Task> Reproduce the entire text on GPU image resizing word for word, without any alterations.

Text for analysis>
◇ ◇ ◇

Image resizing is essential for data augmentation, preprocessing, and video processing. NPP (NVIDIA Performance Primitives) provides optimized implementations, but custom kernels offer more flexibility for batched operations. This guide covers interpolation methods, batch processing, and integration with training pipelines.
Process multiple images in single kernel launch.
Use texture units for free bilinear interpolation.
Use nppiResize for optimized single-image resize.
Basic bilinear interpolation with manual coordinate calculation.

◇ ◇ ◇

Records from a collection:
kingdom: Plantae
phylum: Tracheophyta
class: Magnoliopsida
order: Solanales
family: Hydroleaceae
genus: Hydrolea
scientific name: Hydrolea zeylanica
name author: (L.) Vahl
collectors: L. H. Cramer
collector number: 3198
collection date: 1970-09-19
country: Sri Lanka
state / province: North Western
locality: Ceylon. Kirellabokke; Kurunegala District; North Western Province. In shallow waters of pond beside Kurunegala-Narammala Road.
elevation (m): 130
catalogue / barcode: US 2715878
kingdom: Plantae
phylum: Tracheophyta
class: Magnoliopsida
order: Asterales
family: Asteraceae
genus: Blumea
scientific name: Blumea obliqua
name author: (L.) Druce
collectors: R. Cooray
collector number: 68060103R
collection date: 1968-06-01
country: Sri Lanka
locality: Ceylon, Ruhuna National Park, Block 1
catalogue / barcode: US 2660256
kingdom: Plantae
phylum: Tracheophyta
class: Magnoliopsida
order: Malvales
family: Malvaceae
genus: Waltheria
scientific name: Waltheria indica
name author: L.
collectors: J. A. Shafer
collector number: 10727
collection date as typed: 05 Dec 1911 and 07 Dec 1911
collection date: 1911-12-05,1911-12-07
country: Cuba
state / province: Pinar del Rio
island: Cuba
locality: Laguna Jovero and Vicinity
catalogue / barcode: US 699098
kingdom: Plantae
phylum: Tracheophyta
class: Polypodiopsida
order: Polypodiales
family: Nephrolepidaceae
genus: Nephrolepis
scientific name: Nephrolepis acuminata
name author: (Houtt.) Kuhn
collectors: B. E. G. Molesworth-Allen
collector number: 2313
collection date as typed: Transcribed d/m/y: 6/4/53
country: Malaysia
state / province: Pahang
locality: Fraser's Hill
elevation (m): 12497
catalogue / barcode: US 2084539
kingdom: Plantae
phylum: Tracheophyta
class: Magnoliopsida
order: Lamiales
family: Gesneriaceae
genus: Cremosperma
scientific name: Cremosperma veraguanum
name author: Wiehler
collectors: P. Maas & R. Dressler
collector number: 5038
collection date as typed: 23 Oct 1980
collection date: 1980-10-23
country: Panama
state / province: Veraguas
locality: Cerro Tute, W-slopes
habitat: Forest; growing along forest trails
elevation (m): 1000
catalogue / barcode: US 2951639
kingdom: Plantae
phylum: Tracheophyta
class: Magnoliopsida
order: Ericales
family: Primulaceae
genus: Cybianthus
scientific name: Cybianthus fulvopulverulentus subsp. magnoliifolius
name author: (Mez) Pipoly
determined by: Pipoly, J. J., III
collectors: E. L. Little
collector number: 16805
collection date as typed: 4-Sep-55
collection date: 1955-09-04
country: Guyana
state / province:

◇ ◇ ◇

Response area>
Image resizing is essential for data augmentation, preprocessing, and video processing. NPP (NVIDIA Performance Primitives) provides optimized implementations, but custom kernels offer more flexibility for batched operations. This guide covers interpolation methods, batch processing, and integration with training pipelines.
Process multiple images in single kernel launch.
Use texture units for free bilinear interpolation.
Use nppiResize for optimized single-image resize.
Basic bilinear interpolation with manual coordinate calculation.